By DONALD R. SERFASS dserfasstnonline.com
PATTIE MIHALIK/TIMES NEWSTIMES NEWS writer Donnie Serfass joins a group of 70 playing the djembe at September's Autumn Equinox Drum Circle, Allentown.
The thought of playing a djembe scared me.
That's because I'm no drummer. I'm probably the worst person to carry a beat. Actually, I'm the perfect example of a honky-boy without rhythm. I admit it. I'm not Ringo Starr or Buddy Rich. I'm more of a Mister Magoo.
Still, the spirit was willing even if the flesh was weak.
So when two friends recommended that I travel to Allentown to join a community drum circle, I just couldn't say no.
After all, Pattie Mihalik said the djembe is all about relaxation and can even put you in touch with your inner self.
"It's a lot of fun...like being back in kindergarten," she advised.
Friend Chris Parker said the beat of a djembe is something innate in all of us.
"It's like a heartbeat," she said. "The first thing you hear in your mother's womb."
I figured that there definitely must be something to it. If a djembe helps me to relax, and if relaxing helps to make me more productive, then I owe it to myself to give it a try.
The worst that could happen, I thought, is that I'd make a fool of myself in front of total strangers. Or maybe become the first person shunned by a community drum session.
The Autumn Equinox Drum Circle was held in a converted warehouse at the Dave Phillips Music and Sound Studio on Union Blvd. near the Allentown-Bethlehem municipal line. About 70 turned out, ranging in age from five to almost 80. Most were already drumming by the time I arrived.
Ardie Gadille, Schnecksville, welcomed me and gave me a few pointers to get me started. Ardie's been playing for four years so I learned a great deal by watching her. It didn't take long before I joined in on the beat. Of course, my first attempt at rhythm sounded more like popcorn exploding inside a microwave.
But then the magic started to grab hold. I relaxed. The beat seemed to appear in the air. Suddenly, I was drawn into the excitement, feasting on a smorgasbord of tones and rhythms led by percussion virtuoso Moe Jerant. Jerant encouraged us and provided helpful pointers.
"It's a pleasant, melodic king of thing," she said. "For the next hour, play like a little kid." Then she took us there - back to childhood. Jerant took us back in time. She also put us high on clouds.
I quickly realized that Jerant is to drumming what Knute Rockne is to football.
By following her lead, and also by watching a woman named Colleen playing djuns, or timpani-style mother drums, I became fascinated and absorbed. I began to drum in harmony with folks around me. In no time at all I was a full-fledged beatnik, exploring my world and myself.

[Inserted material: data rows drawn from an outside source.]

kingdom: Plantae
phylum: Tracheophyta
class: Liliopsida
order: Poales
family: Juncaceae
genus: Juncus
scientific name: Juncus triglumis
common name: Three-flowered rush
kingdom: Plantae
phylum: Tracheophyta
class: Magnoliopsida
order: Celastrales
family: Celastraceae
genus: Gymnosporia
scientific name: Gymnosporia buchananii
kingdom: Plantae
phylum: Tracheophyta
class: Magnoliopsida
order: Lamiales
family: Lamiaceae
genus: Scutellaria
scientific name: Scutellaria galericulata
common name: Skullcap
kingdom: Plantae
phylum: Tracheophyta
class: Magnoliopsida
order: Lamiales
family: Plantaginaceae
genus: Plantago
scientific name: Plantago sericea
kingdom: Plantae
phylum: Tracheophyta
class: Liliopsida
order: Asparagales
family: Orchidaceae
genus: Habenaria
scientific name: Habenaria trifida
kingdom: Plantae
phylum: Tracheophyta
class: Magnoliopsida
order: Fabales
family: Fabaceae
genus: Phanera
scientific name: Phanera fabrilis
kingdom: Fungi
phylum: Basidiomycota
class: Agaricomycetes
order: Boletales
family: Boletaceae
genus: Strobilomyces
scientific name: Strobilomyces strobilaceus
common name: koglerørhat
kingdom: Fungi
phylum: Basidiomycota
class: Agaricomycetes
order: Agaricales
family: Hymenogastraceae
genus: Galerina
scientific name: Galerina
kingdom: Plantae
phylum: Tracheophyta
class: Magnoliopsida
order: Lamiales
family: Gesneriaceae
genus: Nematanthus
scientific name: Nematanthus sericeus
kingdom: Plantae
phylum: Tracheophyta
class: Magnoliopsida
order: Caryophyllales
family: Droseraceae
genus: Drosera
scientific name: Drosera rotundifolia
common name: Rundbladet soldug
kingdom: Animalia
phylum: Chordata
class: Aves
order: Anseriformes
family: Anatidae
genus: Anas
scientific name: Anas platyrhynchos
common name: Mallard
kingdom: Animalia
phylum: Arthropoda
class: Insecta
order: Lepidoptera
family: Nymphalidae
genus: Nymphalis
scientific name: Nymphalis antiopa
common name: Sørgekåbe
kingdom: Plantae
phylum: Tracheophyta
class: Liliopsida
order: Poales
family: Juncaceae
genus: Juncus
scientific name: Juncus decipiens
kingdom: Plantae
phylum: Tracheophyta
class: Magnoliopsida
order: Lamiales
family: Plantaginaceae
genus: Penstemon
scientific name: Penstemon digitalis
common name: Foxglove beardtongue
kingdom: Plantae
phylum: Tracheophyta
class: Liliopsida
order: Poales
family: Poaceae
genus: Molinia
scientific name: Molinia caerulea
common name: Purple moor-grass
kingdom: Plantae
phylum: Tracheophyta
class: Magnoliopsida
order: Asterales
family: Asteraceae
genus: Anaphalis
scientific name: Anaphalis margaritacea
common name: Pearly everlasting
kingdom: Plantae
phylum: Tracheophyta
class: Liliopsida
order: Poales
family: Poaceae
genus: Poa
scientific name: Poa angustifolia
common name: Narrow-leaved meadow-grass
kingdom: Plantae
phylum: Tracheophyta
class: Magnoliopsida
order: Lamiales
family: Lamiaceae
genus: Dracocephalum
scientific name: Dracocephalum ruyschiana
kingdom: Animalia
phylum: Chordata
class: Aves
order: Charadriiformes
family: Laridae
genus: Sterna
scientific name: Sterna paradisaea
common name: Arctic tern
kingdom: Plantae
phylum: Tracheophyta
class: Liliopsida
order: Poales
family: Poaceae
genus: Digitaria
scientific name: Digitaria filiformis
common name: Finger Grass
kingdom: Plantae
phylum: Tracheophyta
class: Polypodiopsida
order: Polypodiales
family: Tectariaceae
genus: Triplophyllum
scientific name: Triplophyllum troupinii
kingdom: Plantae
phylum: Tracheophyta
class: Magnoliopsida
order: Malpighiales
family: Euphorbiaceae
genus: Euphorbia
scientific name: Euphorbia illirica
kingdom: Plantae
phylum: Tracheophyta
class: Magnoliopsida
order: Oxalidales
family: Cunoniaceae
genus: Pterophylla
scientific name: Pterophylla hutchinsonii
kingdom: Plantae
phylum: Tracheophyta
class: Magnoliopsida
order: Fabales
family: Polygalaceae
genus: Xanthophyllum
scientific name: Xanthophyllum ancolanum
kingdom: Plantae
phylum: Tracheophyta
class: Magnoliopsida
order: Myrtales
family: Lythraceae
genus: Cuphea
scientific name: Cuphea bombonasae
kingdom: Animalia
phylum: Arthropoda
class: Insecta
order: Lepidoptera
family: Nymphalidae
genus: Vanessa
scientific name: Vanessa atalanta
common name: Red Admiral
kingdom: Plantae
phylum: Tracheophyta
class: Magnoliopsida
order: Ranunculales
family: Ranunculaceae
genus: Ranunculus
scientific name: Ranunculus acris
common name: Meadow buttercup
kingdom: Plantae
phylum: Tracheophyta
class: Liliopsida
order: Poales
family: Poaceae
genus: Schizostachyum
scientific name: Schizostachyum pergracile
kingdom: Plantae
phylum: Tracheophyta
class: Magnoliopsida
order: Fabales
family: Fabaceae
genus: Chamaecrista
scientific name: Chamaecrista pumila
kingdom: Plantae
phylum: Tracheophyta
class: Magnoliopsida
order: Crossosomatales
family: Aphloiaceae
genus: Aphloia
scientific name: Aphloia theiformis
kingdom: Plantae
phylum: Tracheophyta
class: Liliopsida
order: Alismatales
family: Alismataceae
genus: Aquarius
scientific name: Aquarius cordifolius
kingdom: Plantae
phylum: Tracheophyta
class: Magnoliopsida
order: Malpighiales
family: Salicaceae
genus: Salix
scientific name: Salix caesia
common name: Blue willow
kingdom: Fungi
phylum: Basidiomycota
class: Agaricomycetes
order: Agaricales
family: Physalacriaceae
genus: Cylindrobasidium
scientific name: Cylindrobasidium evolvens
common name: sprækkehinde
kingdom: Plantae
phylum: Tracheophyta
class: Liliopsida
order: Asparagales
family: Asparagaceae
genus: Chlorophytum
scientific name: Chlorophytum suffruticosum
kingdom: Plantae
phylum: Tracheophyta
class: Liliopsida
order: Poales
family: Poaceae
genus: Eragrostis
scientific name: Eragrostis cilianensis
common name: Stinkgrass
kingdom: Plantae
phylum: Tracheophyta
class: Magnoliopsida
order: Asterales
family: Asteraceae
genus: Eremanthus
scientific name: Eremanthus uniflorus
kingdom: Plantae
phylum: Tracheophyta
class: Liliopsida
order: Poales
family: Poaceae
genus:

Jerant led us on an expedition in percussion and all of us became happy gladiators. Some of the rhythms called out to the jungle, announcing our presence in the African wild. Other beats seemed to take us to Egypt where our echoes bounced across the Nile. Several of the women arose, dancing exotically to the groove. Djembe was working its magic.
Among the excursions, Moe coached us on breathing techniques and relaxation hints to feed our energy. Everybody bonded in the experience. Total strangers turned to each other and introduced themselves. Unfamiliar faces became friends. It was an experience shared, which, of course, is an experience filled with glory.
The 90 minutes seemed to fly by as swiftly as a Tarzan swing.
"It's time to float all the way down to the ground," said Jerant, guiding us into perfect landing. For sure, Jerant's charisma is contagious, a bright aura that spreads like wildfire.
"As you leave, remember that happiness is an attitude, not a result," she said.
For me, the result was a night I'll always remember. I drove home with an understanding that djembe is its own form of magic. It's not really a drum after all. It's more like a food - a tonic that tunes the spirit and touches the soul.
Two days later I returned to witness an advanced class and to meet more new faces. Once again I felt inspired, part of a special moment.
I'm convinced that djembe has something for everyone. It's a beat nobody should skip.